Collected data
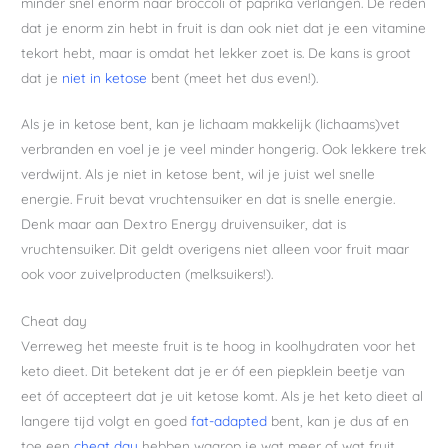
minder snel enorm naar broccoli of paprika verlangen. De reden
dat je enorm zin hebt in fruit is dan ook niet dat je een vitamine
tekort hebt, maar is omdat het lekker zoet is. De kans is groot
dat je
niet in ketose
bent (meet het dus even!).
Als je in ketose bent, kan je lichaam makkelijk (lichaams)vet
verbranden en voel je je veel minder hongerig. Ook lekkere trek
verdwijnt. Als je niet in ketose bent, wil je juist wel snelle
energie. Fruit bevat vruchtensuiker en dat is snelle energie.
Denk maar aan Dextro Energy druivensuiker, dat is
vruchtensuiker. Dit geldt overigens niet alleen voor fruit maar
ook voor zuivelproducten (melksuikers!).
Cheat day
Verreweg het meeste fruit is te hoog in koolhydraten voor het
keto dieet. Dit betekent dat je er óf een piepklein beetje van
eet óf accepteert dat je uit ketose komt. Als je het keto dieet al
langere tijd volgt en goed
fat-adapted
bent, kan je dus af en
toe een
cheat day
hebben waarop je wat meer of wat fruit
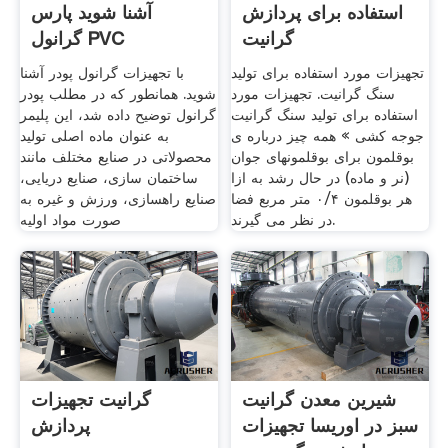
استفاده برای پردازش
آشنا شوید پارس
گرانیت
گرانول PVC
تجهیزات مورد استفاده برای تولید
با تجهیزات گرانول پودر آشنا
سنگ گرانیت. تجهیزات مورد
شوید. همانطور که در مطلب پودر
استفاده برای تولید سنگ گرانیت
گرانول توضیح داده شد، این پلیمر
جوجه کشی » همه چیز درباره ی
به عنوان ماده اصلی تولید
بوقلمون برای بوقلمونهای جوان
محصولاتی در صنایع مختلف مانند
(نر و ماده) در حال رشد به ازا
ساختمان سازی، صنایع دریایی،
هر بوقلمون ۰/۴ متر مربع فضا
صنایع راهسازی، ورزش و غیره به
در نظر می گیرند.
صورت مواد اولیه
شیرین معدن گرانیت
گرانیت تجهیزات
سبز در اوریسا تجهیزات
پردازش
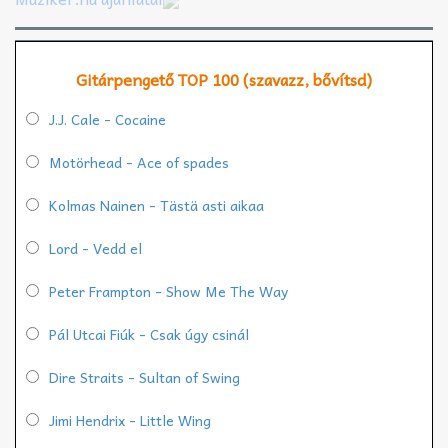
Gitárpengető TOP 100 (szavazz, bővítsd)
J.J. Cale - Cocaine
Motörhead - Ace of spades
Kolmas Nainen - Tästä asti aikaa
Lord - Vedd el
Peter Frampton - Show Me The Way
Pál Utcai Fiúk - Csak úgy csinál
Dire Straits - Sultan of Swing
Jimi Hendrix - Little Wing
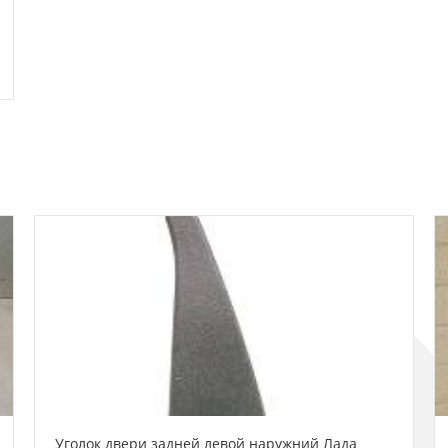
Уголок двери задней левой наружний Лада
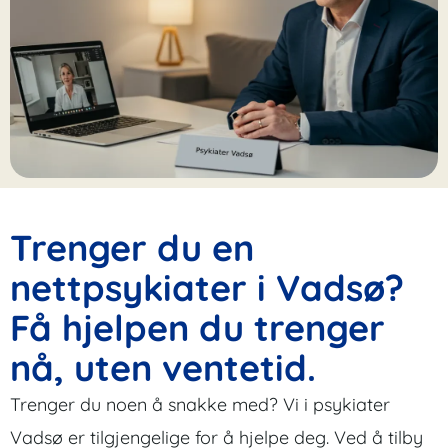
Trenger du en
nettpsykiater i Vadsø?
Få hjelpen du trenger
nå, uten ventetid.
Trenger du noen å snakke med? Vi i psykiater
Vadsø er tilgjengelige for å hjelpe deg. Ved å tilby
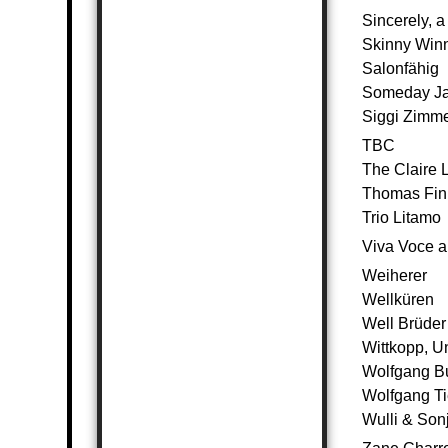
Sincerely, a
Skinny Win
Salonfähig
Someday J
Siggi Zimm
TBC
The Claire 
Thomas Fin
Trio Litamo
Viva Voce 
Weiherer
Wellküren
Well Brüder
Wittkopp, 
Wolfgang B
Wolfgang Ti
Wulli & Son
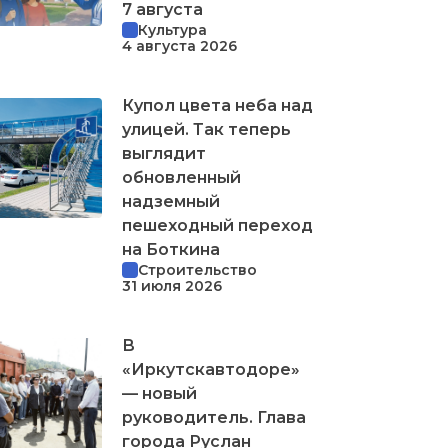
7 августа
Культура
4 августа 2026
Купол цвета неба над
улицей. Так теперь
выглядит
обновленный
надземный
пешеходный переход
на Боткина
Строительство
31 июля 2026
В
«Иркутскавтодоре»
— новый
руководитель. Глава
города Руслан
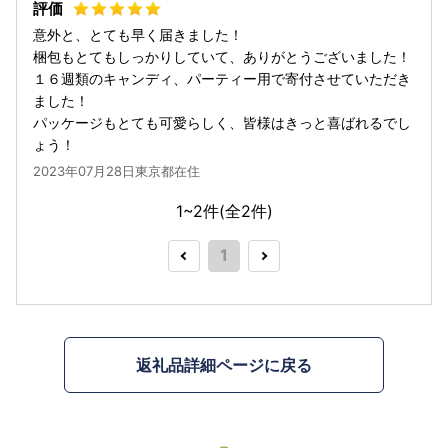
意外と、とても早く届きました！
梱包もとてもしっかりしていて、ありがとうございました！
１６週類のキャンディ、パーティー用で寄付させていただき
ました！
パッケージもとても可愛らしく、皆様はきっと喜ばれるでし
ょう！
2023年07月28日東京都在住
1~2件(全
2
件)
1
返礼品詳細ページに戻る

# What the task requires:
Put every line of text from the records into a JSON list of strings, one string per line, with blank lines left out. Leave the pictures out of the answer.

# Solution to the problem:
[
  "minder snel enorm naar broccoli of paprika verlangen. De reden",
  "dat je enorm zin hebt in fruit is dan ook niet dat je een vitamine",
  "tekort hebt, maar is omdat het lekker zoet is. De kans is groot",
  "dat je",
  "niet in ketose",
  "bent (meet het dus even!).",
  "Als je in ketose bent, kan je lichaam makkelijk (lichaams)vet",
  "verbranden en voel je je veel minder hongerig. Ook lekkere trek",
  "verdwijnt. Als je niet in ketose bent, wil je juist wel snelle",
  "energie. Fruit bevat vruchtensuiker en dat is snelle energie.",
  "Denk maar aan Dextro Energy druivensuiker, dat is",
  "vruchtensuiker. Dit geldt overigens niet alleen voor fruit maar",
  "ook voor zuivelproducten (melksuikers!).",
  "Cheat day",
  "Verreweg het meeste fruit is te hoog in koolhydraten voor het",
  "keto dieet. Dit betekent dat je er óf een piepklein beetje van",
  "eet óf accepteert dat je uit ketose komt. Als je het keto dieet al",
  "langere tijd volgt en goed",
  "fat-adapted",
  "bent, kan je dus af en",
  "toe een",
  "cheat day",
  "hebben waarop je wat meer of wat fruit",
  "استفاده برای پردازش",
  "آشنا شوید پارس",
  "گرانیت",
  "گرانول PVC",
  "تجهیزات مورد استفاده برای تولید",
  "با تجهیزات گرانول پودر آشنا",
  "سنگ گرانیت. تجهیزات مورد",
  "شوید. همانطور که در مطلب پودر",
  "استفاده برای تولید سنگ گرانیت",
  "گرانول توضیح داده شد، این پلیمر",
  "جوجه کشی » همه چیز درباره ی",
  "به عنوان ماده اصلی تولید",
  "بوقلمون برای بوقلمونهای جوان",
  "محصولاتی در صنایع مختلف مانند",
  "(نر و ماده) در حال رشد به ازا",
  "ساختمان سازی، صنایع دریایی،",
  "هر بوقلمون ۰/۴ متر مربع فضا",
  "صنایع راهسازی، ورزش و غیره به",
  "در نظر می گیرند.",
  "صورت مواد اولیه",
  "شیرین معدن گرانیت",
  "گرانیت تجهیزات",
  "سبز در اوریسا تجهیزات",
  "پردازش",
  "Gitárpengető TOP 100 (szavazz, bővítsd)",
  "J.J. Cale - Cocaine",
  "Motörhead - Ace of spades",
  "Kolmas Nainen - Tästä asti aikaa",
  "Lord - Vedd el",
  "Peter Frampton - Show Me The Way",
  "Pál Utcai Fiúk - Csak úgy csinál",
  "Dire Straits - Sultan of Swing",
  "Jimi Hendrix - Little Wing",
  "Уголок двери задней левой наружний Лада",
  "Trenger du en",
  "nettpsykiater i Vadsø?",
  "Få hjelpen du trenger",
  "nå, uten ventetid.",
  "Trenger du noen å snakke med? Vi i psykiater",
  "Vadsø er tilgjengelige for å hjelpe deg. Ved å tilby",
  "Sincerely, a",
  "Skinny Win",
  "Salonfähig",
  "Someday J",
  "Siggi Zimm",
  "TBC",
  "The Claire ",
  "Thomas Fin",
  "Trio Litamo",
  "Viva Voce ",
  "Weiherer",
  "Wellküren",
  "Well Brüder",
  "Wittkopp, ",
  "Wolfgang B",
  "Wolfgang Ti",
  "Wulli & Son",
  "7 августа",
  "Культура",
  "4 августа 2026",
  "Купол цвета неба над",
  "улицей. Так теперь",
  "выглядит",
  "обновленный",
  "надземный",
  "пешеходный переход",
  "на Боткина",
  "Строительство",
  "31 июля 2026",
  "В",
  "«Иркутскавтодоре»",
  "— новый",
  "руководитель. Глава",
  "города Руслан",
  "意外と、とても早く届きました！",
  "梱包もとてもしっかりしていて、ありがとうございました！",
  "１６週類のキャンディ、パーティー用で寄付させていただき",
  "ました！",
  "パッケージもとても可愛らしく、皆様はきっと喜ばれるでし",
  "ょう！",
  "2023年07月28日東京都在住",
  "1~2件(全",
  "2",
  "件)",
  "1",
  "返礼品詳細ページに戻る"
]